DALYs are controversial, but my purpose here is to discuss the positive version of these. I tossed out the comment at the meeting that we should create measures that take into account how happy people are during the years that they live. These would be dubbed HALYs - happiness-adjusted life years - and would use a comet as the icon (get it?). We could rate someone's life with one to five comets, write a trade book, and sell t-shirts.
Then someone told me that a version of HALYs already exists, using the acronym HLE, for happiness life-expectancy. As defined by Ruut Veenhoven (1996), the HLE for a given nation is the product of average life expectancy and average happiness (subjective well-being, life satisfaction, whatever) in that nation. In effect, an HLE is a measure of living happily ever after. Nations with higher HLE scores are those in Northern and Western Europe, and they tend to be affluent, educated, tolerant, and free (see my previous blog entry "The Happiness of Most Nations is Increasing").
HLEs describe a nation. So what about an individual? I thought further and realized that as individuals, we all have good years and not-so-good years and that one of the goals of positive psychology should be to characterize these. And if possible, we should try and increase the very good years. Here are some of my ideas about very good years.
When I was seventeen, it was a very good year ...
At least for me, the very good years were not obviously so while I was living them. It is only when I thought back that I could recognize the very good years. For example, when I went away to college, I started to become an adult. That was a very good year.

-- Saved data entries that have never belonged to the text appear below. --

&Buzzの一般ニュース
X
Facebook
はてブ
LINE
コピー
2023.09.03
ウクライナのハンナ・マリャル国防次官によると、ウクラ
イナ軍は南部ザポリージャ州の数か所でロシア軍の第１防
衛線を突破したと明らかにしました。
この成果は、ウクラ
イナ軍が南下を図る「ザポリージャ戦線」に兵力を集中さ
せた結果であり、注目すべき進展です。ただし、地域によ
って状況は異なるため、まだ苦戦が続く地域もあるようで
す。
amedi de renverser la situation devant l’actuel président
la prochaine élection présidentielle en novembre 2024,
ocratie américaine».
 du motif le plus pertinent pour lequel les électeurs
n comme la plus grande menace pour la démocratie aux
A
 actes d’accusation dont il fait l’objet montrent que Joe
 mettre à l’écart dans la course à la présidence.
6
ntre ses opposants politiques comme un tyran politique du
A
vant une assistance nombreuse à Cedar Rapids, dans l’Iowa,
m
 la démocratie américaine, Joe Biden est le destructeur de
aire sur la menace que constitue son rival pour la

When I was twenty-one, it was a very good year ...
Again, for me, the very good years were challenging ones, difficult and even unhappy. For example, finishing college meant I had to make choices about my life and acquire the skills needed to make these choices real. College was easy for me, but graduate school was hard, filled with 12 hour days, seven days a week (see my previous blog entry "Happiness Outliers"). Those were very good years.

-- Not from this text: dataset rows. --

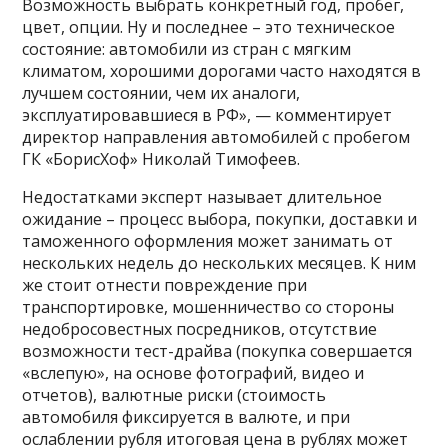
Возможность выбрать конкретный год, пробег,
цвет, опции. Ну и последнее – это техническое
состояние: автомобили из стран с мягким
климатом, хорошими дорогами часто находятся в
лучшем состоянии, чем их аналоги,
эксплуатировавшиеся в РФ», — комментирует
директор направления автомобилей с пробегом
ГК «БорисХоф» Николай Тимофеев.
Недостатками эксперт называет длительное
ожидание – процесс выбора, покупки, доставки и
таможенного оформления может занимать от
нескольких недель до нескольких месяцев. К ним
же стоит отнести повреждение при
транспортировке, мошенничество со стороны
недобросовестных посредников, отсутствие
возможности тест-драйва (покупка совершается
«вслепую», на основе фотографий, видео и
отчетов), валютные риски (стоимость
автомобиля фиксируется в валюте, и при
ослаблении рубля итоговая цена в рублях может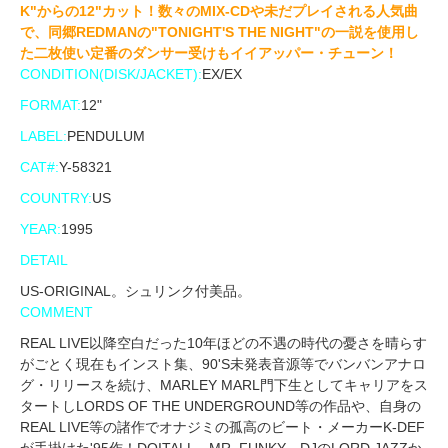
K"からの12"カット！数々のMIX-CDや未だプレイされる人気曲
で、同郷REDMANの"TONIGHT'S THE NIGHT"の一説を使用し
た二枚使い定番のダンサー受けもイイアッパー・チューン！
CONDITION(DISK/JACKET):
EX/EX
FORMAT:
12"
LABEL:
PENDULUM
CAT#:
Y-58321
COUNTRY:
US
YEAR:
1995
DETAIL
US-ORIGINAL。シュリンク付美品。
COMMENT
REAL LIVE以降空白だった10年ほどの不遇の時代の憂さを晴らす
がごとく現在もインスト集、90'S未発表音源等でバンバンアナロ
グ・リリースを続け、MARLEY MARL門下生としてキャリアをス
タートしLORDS OF THE UNDERGROUND等の作品や、自身の
REAL LIVE等の諸作でオナジミの孤高のビート・メーカーK-DEF
が手掛けた'95作！DOITALL、MR. FUNKY、DJのLORD JAZZか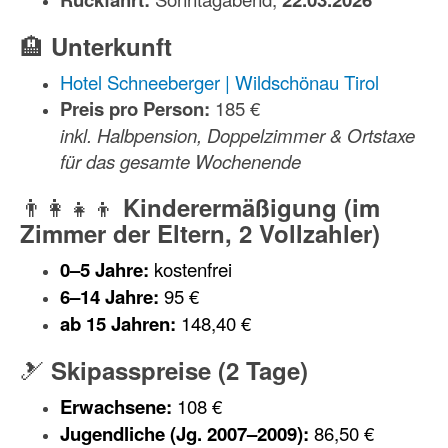
🏨
Unterkunft
Hotel Schneeberger | Wildschönau Tirol
Preis pro Person:
185 €
inkl. Halbpension, Doppelzimmer & Ortstaxe
für das gesamte Wochenende
👨‍👩‍👧‍👦
Kinderermäßigung (im
Zimmer der Eltern, 2 Vollzahler)
0–5 Jahre:
kostenfrei
6–14 Jahre:
95 €
ab 15 Jahren:
148,40 €
🎿
Skipasspreise (2 Tage)
Erwachsene:
108 €
Jugendliche (Jg. 2007–2009):
86,50 €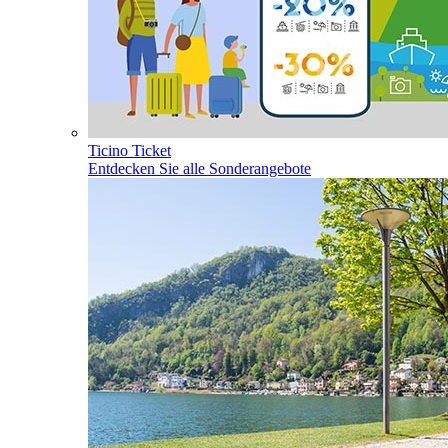
Ticino Ticket
Entdecken Sie alle Sonderangebote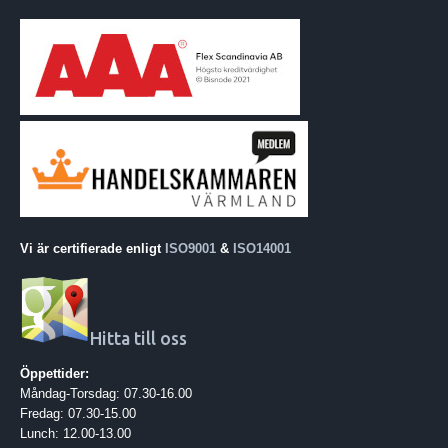
Vi är certifierade enligt
ISO9001
&
ISO14001
Hitta till oss
Öppettider:
Måndag-Torsdag: 07.30-16.00
Fredag: 07.30-15.00
Lunch: 12.00-13.00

When I was thirty-five, it was a very good year ...
For me, the past good years laid the foundation for the future good years. I was in my mid-thirties when I took a tenured position at the University of Michigan, where I still am and will be for the duration. My personal and professional life came together. I started to do things that mattered not just to me but to others. That was a very good year.
When I was fifty, it was a very good year ...
Daniel Kahneman's (1999) peak-end theory about what people recollect from hedonic experiences (their peaks and their ends) applies broadly, at least for me. My very good years were densely packed with peaks. I don't mean good meals or exciting vacations (see my earlier blog entry "Happy Days and Happy Times") but rather sustained experiences that were shared with others and could be savored in their company. At age fifty, I took a leave of absence from Michigan to work on a positive psychology project. I did not know how much my life would change as a result. But it did. My research, my teaching, my outreach, and indeed my identity now revolve around positive psychology. It was a very good year.
Now the days grow short ... I'm in the autumn of the year ...
I recently heard a quote attributed to a teenager: "There are two important days in my life - the day I was born, and the day I learned why I was born."
I am slower and much older than this wisdom prodigy, because I learned my purpose in life only in steps and stages. And these required years. The very good ones. I am confident that there are a few more still to come.
References
Kahneman, D. (1999). Objective happiness. In D. Kahneman, E. Diener, & N. Schwarz (Eds.). Well-being: The foundations of hedonic psychology (pp. 3-25). New York: Russel Sage.
Veenhoven, R. (1996). Happy life-expectancy: A comprehensive measure of quality-of-life in nations. Social Indicators Research, 39, 1-58.